Lo studio delle sensazioni che le tinte cromatiche suscitano negli esseri umani ha origini lontane, ma i primi rigorosi test e i primi scritti sul tema risalgono all’Ottocento. Molti studiosi e uomini di scienza, tra cui Goethe, si dedicarono con interesse alla “cromologia” dopo aver scoperto che ogni tinta innesca uno stimolo diverso nel cervello umano. Uno tra i test più famosi è quello di Lüscher, ideato dall’omonimo psicologo svizzero. Il test mira ad analizzare la personalità dei soggetti in base alla scelta di determinati colori: un colore specifico è associato ad una specifica personalità. Si tratta di uno strumento interessante e impiegato ancora oggi per la conoscenza personale e di altri soggetti, dei loro disagi o delle loro predisposizioni emotive e psichiche. Per questo motivo, viene applicato anche ai disegni infantili per la comprensione delle condizioni psichiche dei bambini.
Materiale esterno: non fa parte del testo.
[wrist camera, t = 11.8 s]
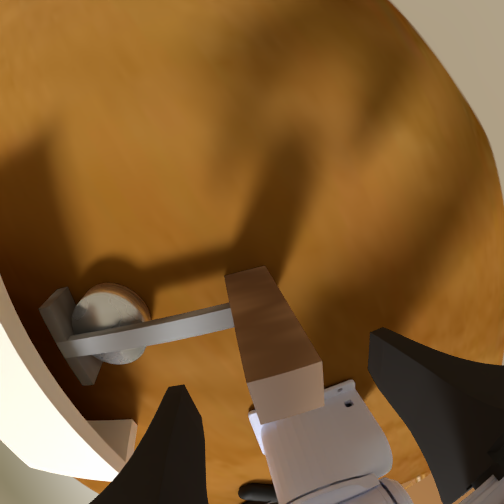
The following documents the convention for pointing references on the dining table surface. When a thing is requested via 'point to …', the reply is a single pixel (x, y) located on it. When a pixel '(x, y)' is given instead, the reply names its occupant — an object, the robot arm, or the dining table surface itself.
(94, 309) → the grey round disc
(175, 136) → the dining table surface
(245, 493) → the door handle
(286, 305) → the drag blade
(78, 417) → the white bridge block
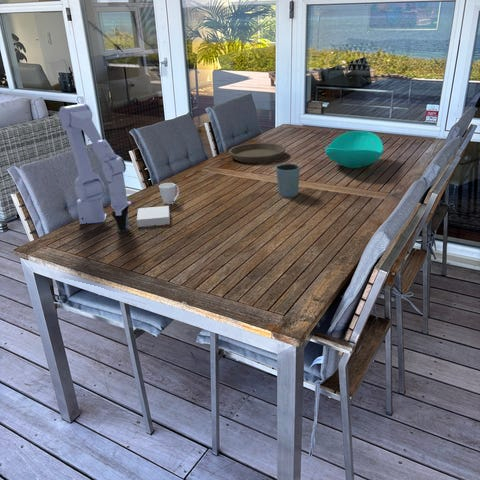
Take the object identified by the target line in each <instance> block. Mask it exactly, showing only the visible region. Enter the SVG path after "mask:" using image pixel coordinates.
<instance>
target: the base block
mask: <svg viewBox="0 0 480 480" xmlns="http://www.w3.org/2000/svg"><path fill="white" fill-rule="evenodd" d="M170 214H171V212H170V205H164V206H163V205H162V206H152V207H142V208H141V207H139V208H137V216H136V224H137V228H143V227H144V228H145V227H154V225H156V226H164V225H165V226H166V224H167V225H170V224H171V215H170Z"/></svg>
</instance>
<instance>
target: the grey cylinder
mask: <svg viewBox="0 0 480 480" xmlns="http://www.w3.org/2000/svg"><path fill="white" fill-rule="evenodd" d="M129 220H130V219H129V215H128V214H127V216H126V229H125V230H120V229H119V227H118V224H117V222H116V221H115V223H116V229H117V233H119V232H121V233H120V234H125V232H127V233H129V232H130V231H131V227H130V221H129ZM129 230H130V231H129ZM128 231H129V232H128Z"/></svg>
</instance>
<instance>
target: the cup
mask: <svg viewBox="0 0 480 480" xmlns="http://www.w3.org/2000/svg"><path fill="white" fill-rule="evenodd" d="M158 189H159V191H160V197H161V198H162V201H163V203H164V202H165V203H170V204H172V205H174V204H175V201H176V200H177V199H178V197H179V195H180V188H179V185H178V184H175V183H174V182H164V183H161V184H160V185H158ZM176 189H177V192H176ZM173 201H174V202H173ZM171 202H172V203H171ZM173 203H174V204H173Z"/></svg>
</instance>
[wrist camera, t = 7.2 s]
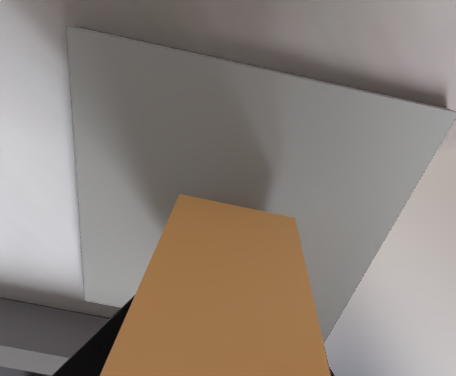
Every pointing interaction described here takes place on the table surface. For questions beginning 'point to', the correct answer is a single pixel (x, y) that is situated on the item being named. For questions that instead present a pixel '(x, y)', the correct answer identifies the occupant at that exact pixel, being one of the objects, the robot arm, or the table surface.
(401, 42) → the table surface
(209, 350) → the orange square peg
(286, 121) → the mat
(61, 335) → the power strip
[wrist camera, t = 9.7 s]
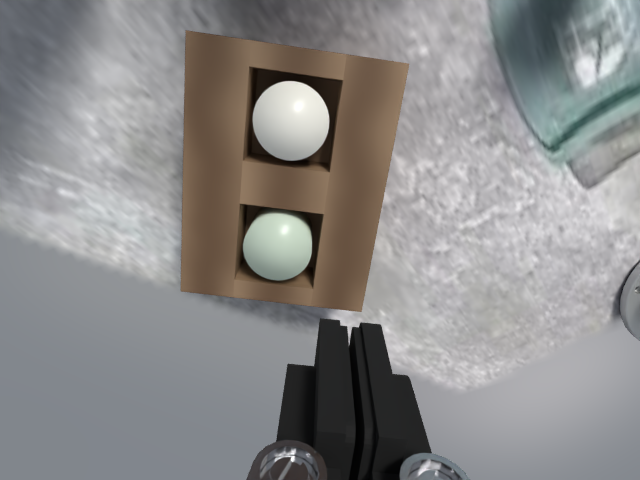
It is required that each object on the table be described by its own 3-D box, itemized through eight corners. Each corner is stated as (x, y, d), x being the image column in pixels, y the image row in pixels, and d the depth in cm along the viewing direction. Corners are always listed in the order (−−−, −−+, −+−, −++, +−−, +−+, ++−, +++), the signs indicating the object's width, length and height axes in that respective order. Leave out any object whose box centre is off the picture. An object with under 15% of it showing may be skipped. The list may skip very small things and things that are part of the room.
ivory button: (332, 87, 30) (334, 86, 26) (322, 156, 31) (323, 165, 27) (263, 77, 29) (255, 75, 25) (257, 147, 31) (249, 155, 27)
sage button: (315, 206, 33) (315, 221, 29) (308, 263, 34) (307, 283, 30) (253, 198, 32) (245, 212, 29) (249, 255, 34) (240, 276, 30)
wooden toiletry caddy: (387, 70, 33) (409, 63, 26) (352, 269, 39) (361, 311, 32) (215, 44, 32) (185, 30, 25) (207, 252, 38) (180, 291, 31)
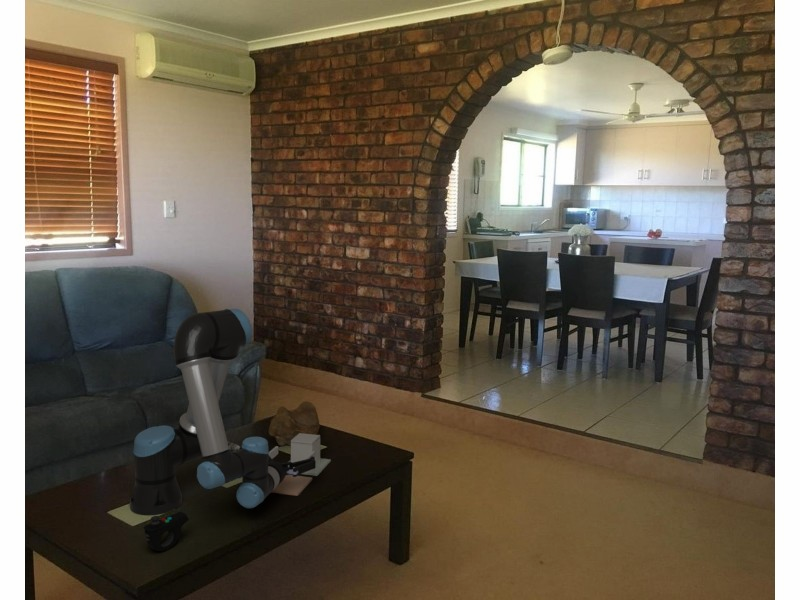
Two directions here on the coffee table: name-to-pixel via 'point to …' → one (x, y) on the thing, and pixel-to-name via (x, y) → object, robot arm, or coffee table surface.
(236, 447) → the log
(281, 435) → the rough brown rock
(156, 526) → the controller
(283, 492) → the thin square tile
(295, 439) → the white box
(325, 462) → the mat
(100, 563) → the coffee table surface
Tutte queste teorie sui colori – dagli studi di Itten al test di Lüscher – sono state raccolte nell’essenza teorica dell’armocromia e trasferite nell’ambito della consulenza d’immagine: l’immagine o “facciata personale”, come la teorizzò il sociologo Erving Goffman, è un mezzo di comunicazione della propria identità, accanto al modo in cui parliamo, ci muoviamo e ci riferiamo agli altri. Il colore diventa dunque, a tutti gli effetti, parte integrante del sistema comunicativo dei soggetti, senza che questi ne siano necessariamente consapevoli. Indossare un colore significa prendere una posizione, decidere di raccontare determinate caratteristiche di sé e offrire una precisa visione della propria personalità.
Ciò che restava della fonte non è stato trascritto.